Gordon Hull / UNCCA lot of the ideas behind this case study derive from Koskela 2011.
1. The Program
Visit and explore: http://www.texasborderwatch.com/
2. Justification of the Program
The following statement is by Donald L. Reay, executive director of the program:
“When someone reports suspicious activity, the message goes to a server, and is then passed on to designated locations, which decide if a response is certified. Designated locations are the sheriffs. In the first 48 hours of the project we had 200,000 alerts. I didn’t see all of them but there was one case, for example, of movement in an isolated area. It was certainly out of the ordinary. This time it turned out that we didn’t find any wrongdoing there. …
If we encounter a person we suspect is undocumented, then we pass them on to the federal authorities. It’s misinformation by our own media to say that we targeting immigration. The reason we’ve set up the system is to sustain our decreased crime rate due to increased patrol numbers.
Of course there are people who will talk about the Big Brother thing, others who will talk about immigration, and others who will say it’s voyeuristic. We know we’ll get criticism. But we know we’re doing this for the safety of the nation. We have a pretty open border with our neighbors to the south and bad people could take advantage of that. I’m sure there’ll be vandalism attempts once they find out where the cameras are. That’s why we’re not telling them where they are! And that’s not infringing on privacy—we’re not looking in people’s windows. These cameras are in wide open spaces where citizens asked for them”
- What values does Reay claim the Border Watch program upholds?
- Why do those values matter?
- Are there any values that would be undermined by the Border Watch program? Why do those values matter?
3. Politics and images
Koskela writes: “If we take seriously the claims that visual images are political, and that the person using surveillance equipment—in this case, watching the website on her/his computer—does not find knowledge but creates it, we can ask what kind of knowledge an American who is committed enough to do the observation is likely to create. If different audiences provide different readings of same images, what kind of readings are the patriotic Americans likely to give? If the interpretations have both deliberate and unintended consequences, what might these consequences be in the case of the Texas Virtual Border Watch Program?” (55)
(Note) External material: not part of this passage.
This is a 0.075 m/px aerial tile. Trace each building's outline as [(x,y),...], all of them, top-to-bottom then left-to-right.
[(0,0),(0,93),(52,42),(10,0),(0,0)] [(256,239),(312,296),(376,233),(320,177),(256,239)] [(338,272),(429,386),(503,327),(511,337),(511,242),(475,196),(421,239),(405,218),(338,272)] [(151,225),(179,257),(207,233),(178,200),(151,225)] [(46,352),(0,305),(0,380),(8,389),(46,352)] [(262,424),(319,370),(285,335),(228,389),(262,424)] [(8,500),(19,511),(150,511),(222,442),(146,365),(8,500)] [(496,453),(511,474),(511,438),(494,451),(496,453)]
- What is the claim that images are political? Explain this, and come up with two examples (not from the Border Watch program).
- What does it mean to say that the person watching “creates” knowledge, but does not “find” it?
- Provide answers to her last two questions.
4. Security and other values
- Is immigration a security problem? Why or why not? Is there a better value or set of values through which to understand immigration?
- Provide a definition of “security” according to which immigration would be a security problem. Then provide a definition of “security” according to which immigration would not be a security problem. Which definition is better, and why?
- Assume for the moment that immigration is in fact a security problem. How does the Texas Virtual Border Watch uphold, or not uphold, the value of security? Is there a better way to achieve the same value?
- Koskela proposes: “an automated computer system would likely be more effective than the Internet site, but it would mediate a very different image. It is essential to provide the anxious public with the impression that they are able to ‘do something’” (60). Assess this statement. What does it say about the possible meanings of “security?”
- Are the issues surrounding Texas Border Watch driven by technology (in other words, is this appropriately categorized as a “technology ethics” problem)? If so, why? If not, why not?
- Do the various motives of the observers (the people who watch at home, and report suspicious activity) matter in assessing the ethics of the program?
Koskela, Hille 2011. “’Don’t mess with Texas!’ Texas Virtual Border Watch Program and the (botched) politics of responsibilization,” Crime, Media, Culture 7, 49-65.